Buyer beware the lipstick on the pig

While legacy architectures are stymying technological innovation, marketing innovation abounds. The monitoring and analytics markets have long been fraught with misleading statements, and vendors in these sectors are growing more and more adept at applying the latest buzzwords to antiquated technologies in the hopes of extending their lifespans by a few short years. 

Compounding this problem is the lack of transparency in these markets. Apples-to-apples comparisons of competitive offerings are nearly impossible because so few vendors publish their performance numbers. Even when they do, definitions are often fluid, confusing, or outright misleading, making it a massive challenge to put those numbers in context.
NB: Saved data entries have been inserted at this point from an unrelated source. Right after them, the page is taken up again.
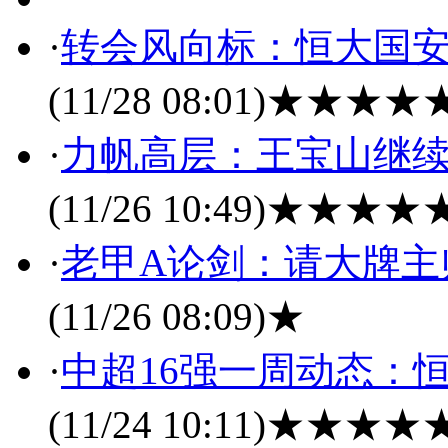
·
转会风向标：恒大国安
(11/28 08:01)
★★★★
·
力帆高层：王宝山继续
(11/26 10:49)
★★★★
·
老甲A论剑：请大牌主
(11/26 08:09)
★
·
中超16强一周动态：
(11/24 10:11)
★★★★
As enterprise customers increasingly look for next-generation solutions, it will be critical for them to understand the nuances of vendor terminology and architecture in order to separate and effectively assess what is actual functionality versus what is marketing gloss.

A call for radical transparency

IT buyers deserve to be able to make a fair, real, honest comparison of vendor offerings, which is nearly impossible in the current climate where performance numbers are obscured and terms are loosely defined.

It is time for every vendor in the network performance monitoring sector—and frankly, every vendor in the IT operations management sector—to put our money where our mouth is. Customers deserve the opportunity to make an apples-to-apples comparison of claims around performance, scale, and deployment.

Every IT person should be able to get a real answer to these and many other questions:

  • How are services discovered and classified? Is it automatic, or does it rely on manual tagging and configuration?
  • Can the solution be deployed in hybrid and cloud environments?
  • Can it scale to 40Gbps or have a path forward to 100Gbps?
  • Does it decrypt SSL traffic at line rate?
  • Does it provide visibility into Internet of Things devices?
  • Is there a way for users to easily program the analysis or extend functionality?
  • Does the product store packets before analysis?
  • What are the storage requirements associated with data captured by the product?

Information technology is a different world than it was 10 years ago, and the demands a typical organization experiences are increasing. Over the next 18 to 24 months, the massive shift IT is undergoing will start to meaningfully separate the wheat from the chaff in the NPM market, if for no other reason than because the solutions that cannot evolve will start to fail in deployment. It’s only a matter of time now before the lipstick wears off the pig.